'Unquoted Search Path' In Maxthon Browser's Windows App Results In Potential Abuse

Coding requires skills and experience. However, even the most skillful person can make mistakes because after all, we are all humans.

Maxthon (formerly named MyIE2) is a freeware web browser developed by Maxthon Ltd.. According to the company’s website, 670 million users use it as a default browser. This popular browser from Beijing, China, experienced this human error, which resulted in a bug in its Microsoft Windows app.

The vulnerability was caused by an unquoted search path found in the installation phase, resulting in potential abuse by hackers.

Discovered and reported by security firm SafeBreach back in September 2019, the anomaly allowed hackers to install a program into a service that is run by the NT AUTHORITYSYSTEM.

When installing the Maxthon browser on Windows operating system, it creates an executable named MxInstall.exe, which is written to a temporary folder. What it does, is to create the service using the WinAPI CreateServiceW function.
*-*-*
Answer these questions using the Maxthon vulnerability article.
(a) What was the Maxthon browser formerly named?
(b) Which security firm discovered and reported the anomaly, and when?
(c) Which WinAPI function is used to create the service?
The rows after this text aren't needed for anything here.
*-*-*
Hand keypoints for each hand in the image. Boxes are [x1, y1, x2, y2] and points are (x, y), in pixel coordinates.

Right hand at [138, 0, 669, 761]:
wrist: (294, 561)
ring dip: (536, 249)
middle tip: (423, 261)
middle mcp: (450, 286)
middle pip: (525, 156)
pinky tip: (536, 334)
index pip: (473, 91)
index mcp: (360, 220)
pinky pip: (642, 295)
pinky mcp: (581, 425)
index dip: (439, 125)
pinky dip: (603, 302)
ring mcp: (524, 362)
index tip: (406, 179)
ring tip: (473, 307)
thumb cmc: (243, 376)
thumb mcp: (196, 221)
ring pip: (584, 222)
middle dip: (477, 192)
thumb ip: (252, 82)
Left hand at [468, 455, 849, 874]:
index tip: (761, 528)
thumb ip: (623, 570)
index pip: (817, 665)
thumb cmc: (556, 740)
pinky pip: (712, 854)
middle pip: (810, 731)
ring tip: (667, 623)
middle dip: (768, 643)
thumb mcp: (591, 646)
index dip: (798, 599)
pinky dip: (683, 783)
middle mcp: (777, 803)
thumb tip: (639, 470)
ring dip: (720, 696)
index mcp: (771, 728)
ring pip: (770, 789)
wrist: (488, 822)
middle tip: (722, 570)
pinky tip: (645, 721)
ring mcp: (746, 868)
*-*-*
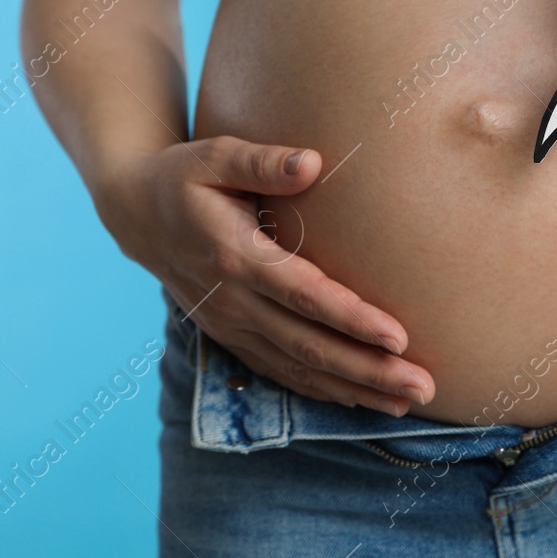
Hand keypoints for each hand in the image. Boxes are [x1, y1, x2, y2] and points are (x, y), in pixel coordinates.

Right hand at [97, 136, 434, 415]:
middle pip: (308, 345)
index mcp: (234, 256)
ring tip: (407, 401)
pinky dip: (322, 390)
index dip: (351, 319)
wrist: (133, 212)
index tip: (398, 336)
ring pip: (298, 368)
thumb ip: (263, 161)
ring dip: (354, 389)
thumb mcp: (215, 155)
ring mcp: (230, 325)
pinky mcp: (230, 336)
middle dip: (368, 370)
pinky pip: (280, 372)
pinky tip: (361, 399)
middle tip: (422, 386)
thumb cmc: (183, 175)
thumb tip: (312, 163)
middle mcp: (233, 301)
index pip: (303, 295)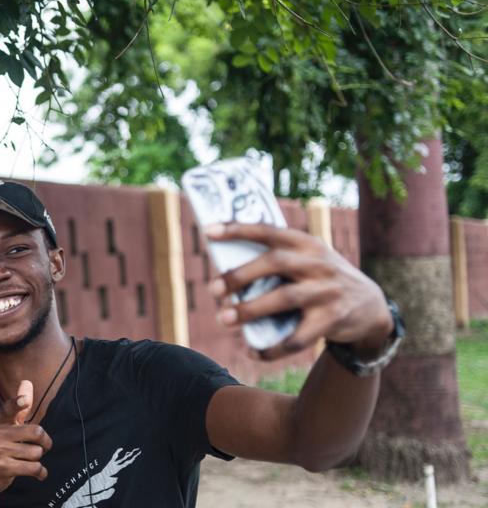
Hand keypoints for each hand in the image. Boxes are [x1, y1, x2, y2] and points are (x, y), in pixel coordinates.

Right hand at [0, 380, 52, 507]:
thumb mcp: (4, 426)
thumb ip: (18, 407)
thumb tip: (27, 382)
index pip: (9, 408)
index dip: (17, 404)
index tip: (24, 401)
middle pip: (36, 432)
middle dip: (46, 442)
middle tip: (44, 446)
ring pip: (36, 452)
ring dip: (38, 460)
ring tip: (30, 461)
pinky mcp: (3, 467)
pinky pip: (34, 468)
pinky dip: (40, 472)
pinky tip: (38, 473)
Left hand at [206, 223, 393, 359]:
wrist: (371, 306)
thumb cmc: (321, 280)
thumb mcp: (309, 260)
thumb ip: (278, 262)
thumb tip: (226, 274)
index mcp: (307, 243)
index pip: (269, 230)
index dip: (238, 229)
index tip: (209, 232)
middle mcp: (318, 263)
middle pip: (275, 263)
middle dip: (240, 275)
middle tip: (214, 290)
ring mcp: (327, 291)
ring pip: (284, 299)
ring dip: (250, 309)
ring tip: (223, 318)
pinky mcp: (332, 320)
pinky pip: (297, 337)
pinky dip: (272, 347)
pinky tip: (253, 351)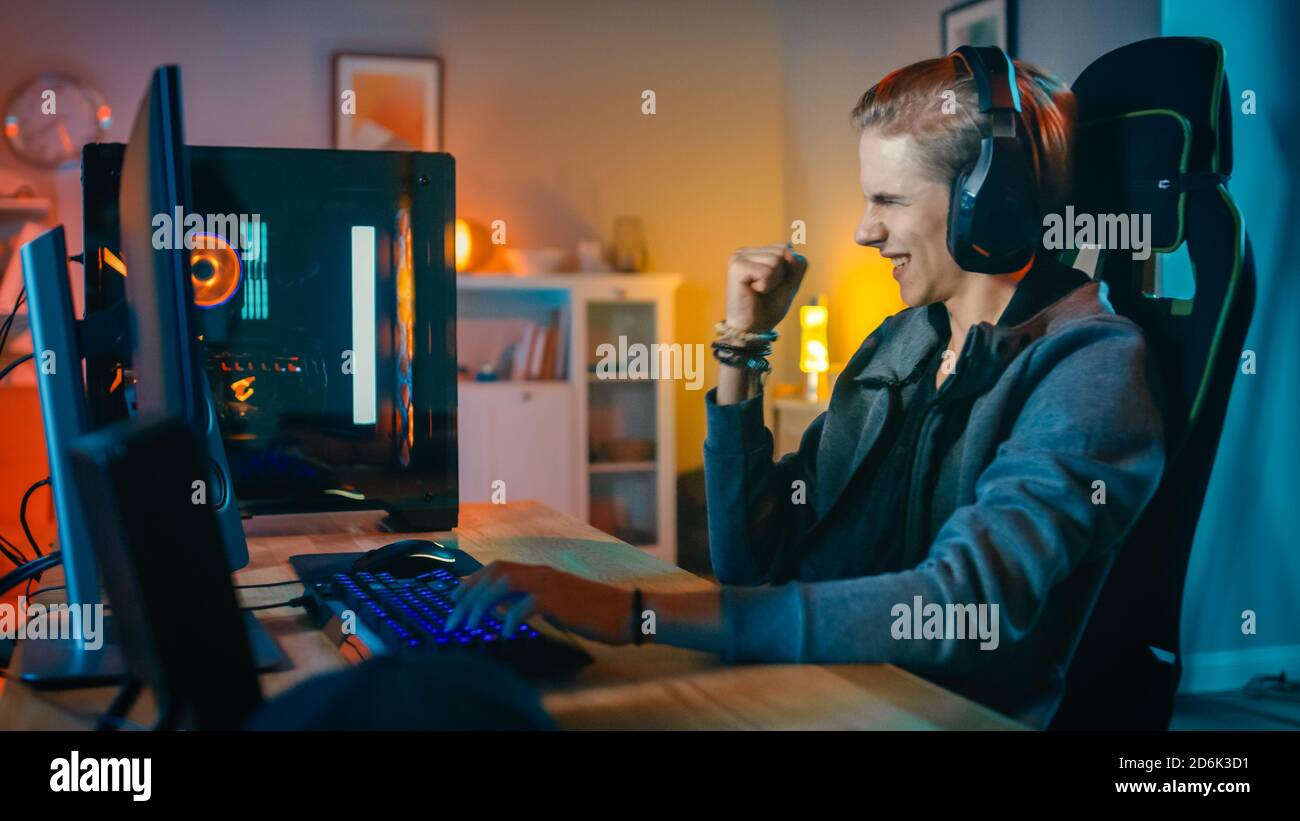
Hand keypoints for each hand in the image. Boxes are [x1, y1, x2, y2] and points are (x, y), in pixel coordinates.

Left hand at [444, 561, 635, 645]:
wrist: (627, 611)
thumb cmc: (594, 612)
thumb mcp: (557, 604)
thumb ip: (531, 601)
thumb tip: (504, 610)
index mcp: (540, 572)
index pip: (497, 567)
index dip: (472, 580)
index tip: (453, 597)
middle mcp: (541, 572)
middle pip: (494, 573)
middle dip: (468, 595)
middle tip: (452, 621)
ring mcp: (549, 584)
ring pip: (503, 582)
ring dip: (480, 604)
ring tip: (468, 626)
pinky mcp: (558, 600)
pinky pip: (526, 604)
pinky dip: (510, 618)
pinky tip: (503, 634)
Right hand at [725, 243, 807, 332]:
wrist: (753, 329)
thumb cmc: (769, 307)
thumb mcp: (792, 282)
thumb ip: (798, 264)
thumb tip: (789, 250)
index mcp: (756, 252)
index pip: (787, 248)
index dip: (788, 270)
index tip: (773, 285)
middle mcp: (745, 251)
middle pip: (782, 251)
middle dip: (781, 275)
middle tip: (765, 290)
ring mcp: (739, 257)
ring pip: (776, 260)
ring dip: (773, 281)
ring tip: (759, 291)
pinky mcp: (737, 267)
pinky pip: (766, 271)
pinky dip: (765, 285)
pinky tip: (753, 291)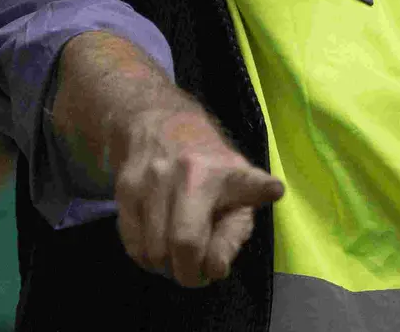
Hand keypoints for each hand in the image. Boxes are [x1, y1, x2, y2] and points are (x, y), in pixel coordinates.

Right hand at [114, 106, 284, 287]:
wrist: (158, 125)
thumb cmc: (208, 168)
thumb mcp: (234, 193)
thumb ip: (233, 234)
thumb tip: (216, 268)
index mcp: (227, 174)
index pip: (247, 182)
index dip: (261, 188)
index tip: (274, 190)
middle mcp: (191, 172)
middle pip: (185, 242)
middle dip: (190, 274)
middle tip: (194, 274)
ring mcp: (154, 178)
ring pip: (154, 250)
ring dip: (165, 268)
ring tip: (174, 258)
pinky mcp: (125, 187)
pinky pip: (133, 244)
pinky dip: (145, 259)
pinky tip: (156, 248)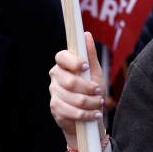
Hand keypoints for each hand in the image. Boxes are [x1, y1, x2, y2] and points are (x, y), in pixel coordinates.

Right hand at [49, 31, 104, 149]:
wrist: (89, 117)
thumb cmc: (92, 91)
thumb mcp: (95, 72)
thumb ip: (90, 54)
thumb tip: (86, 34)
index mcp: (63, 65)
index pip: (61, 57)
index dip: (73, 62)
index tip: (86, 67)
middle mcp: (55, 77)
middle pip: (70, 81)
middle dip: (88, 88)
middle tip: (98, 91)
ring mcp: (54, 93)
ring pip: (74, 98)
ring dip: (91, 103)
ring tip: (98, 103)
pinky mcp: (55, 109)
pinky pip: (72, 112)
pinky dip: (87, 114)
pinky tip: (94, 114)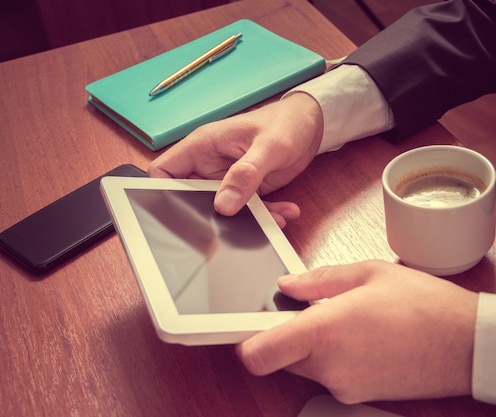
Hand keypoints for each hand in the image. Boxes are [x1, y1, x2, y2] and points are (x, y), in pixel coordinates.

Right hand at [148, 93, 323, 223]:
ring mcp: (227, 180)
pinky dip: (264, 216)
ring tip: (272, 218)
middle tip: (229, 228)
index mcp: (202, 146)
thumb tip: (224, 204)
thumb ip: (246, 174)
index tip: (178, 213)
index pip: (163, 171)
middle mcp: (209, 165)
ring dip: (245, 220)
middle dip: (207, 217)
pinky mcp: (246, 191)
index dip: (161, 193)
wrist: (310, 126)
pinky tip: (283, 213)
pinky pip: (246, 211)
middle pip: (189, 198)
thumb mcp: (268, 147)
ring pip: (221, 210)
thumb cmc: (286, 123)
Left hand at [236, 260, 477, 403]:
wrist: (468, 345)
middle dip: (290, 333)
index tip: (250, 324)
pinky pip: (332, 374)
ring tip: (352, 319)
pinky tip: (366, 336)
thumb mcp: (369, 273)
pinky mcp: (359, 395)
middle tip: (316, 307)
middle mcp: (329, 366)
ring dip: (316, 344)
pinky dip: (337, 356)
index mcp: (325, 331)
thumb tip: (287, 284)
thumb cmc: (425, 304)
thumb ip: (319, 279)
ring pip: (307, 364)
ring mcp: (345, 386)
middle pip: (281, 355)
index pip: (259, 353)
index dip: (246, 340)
*-*-*
Answer space:
(a) MyIE2
(b) SafeBreach, in September 2019
(c) CreateServiceW